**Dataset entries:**
Segment Open
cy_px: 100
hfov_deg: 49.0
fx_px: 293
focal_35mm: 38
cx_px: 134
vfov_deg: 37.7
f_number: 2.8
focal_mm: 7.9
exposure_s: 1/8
Segment Closed
Segment Open
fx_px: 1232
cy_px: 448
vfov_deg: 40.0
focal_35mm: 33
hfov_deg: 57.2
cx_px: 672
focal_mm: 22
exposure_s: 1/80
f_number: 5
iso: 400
Segment Closed
Segment Open
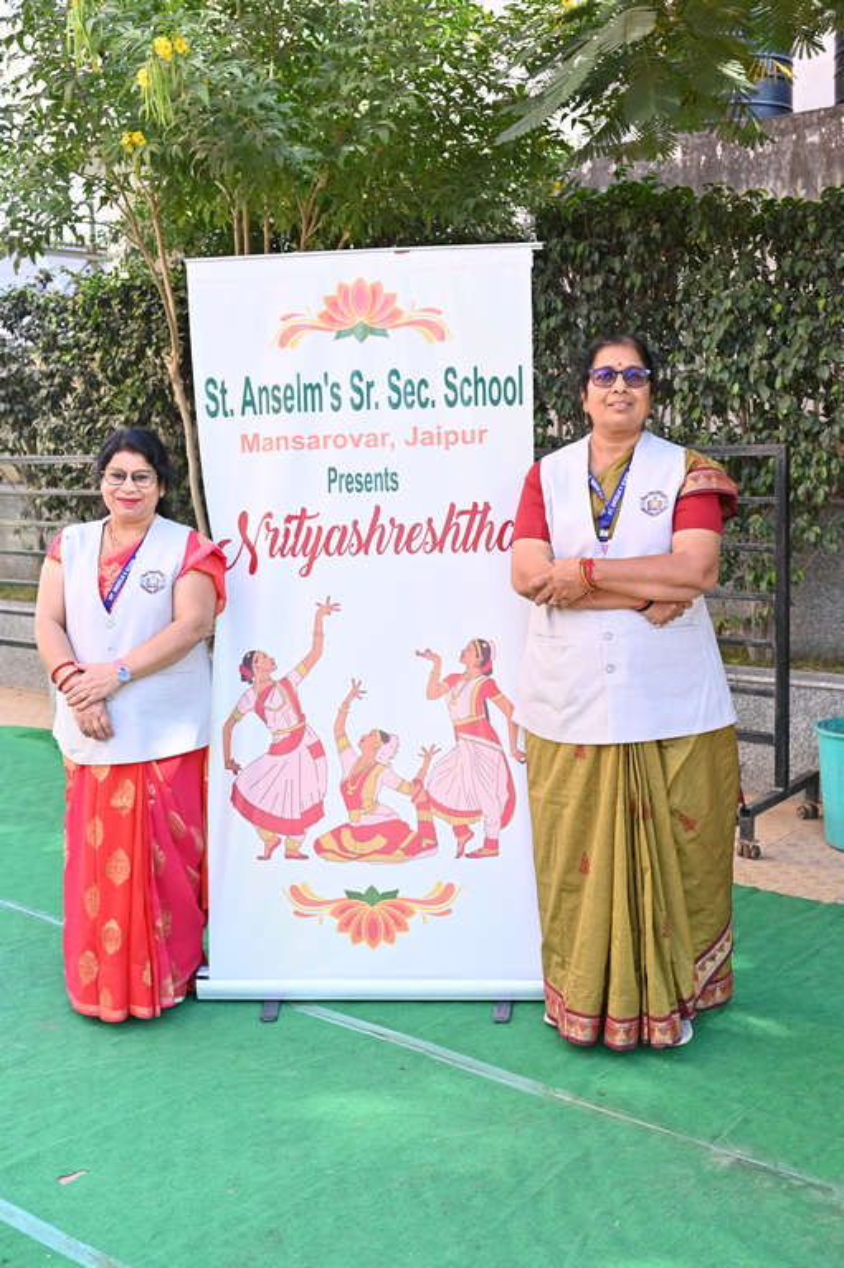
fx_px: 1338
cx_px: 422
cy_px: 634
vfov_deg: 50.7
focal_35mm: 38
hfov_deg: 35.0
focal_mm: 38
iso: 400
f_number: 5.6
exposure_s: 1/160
Segment Closed
**Action item:** From the records above, transcribe exactly the run of lines that opens with the line holding "fx_px: 1338" and closes with the line holding "exposure_s: 1/160", both included.

**Task solution:**
fx_px: 1338
cx_px: 422
cy_px: 634
vfov_deg: 50.7
focal_35mm: 38
hfov_deg: 35.0
focal_mm: 38
iso: 400
f_number: 5.6
exposure_s: 1/160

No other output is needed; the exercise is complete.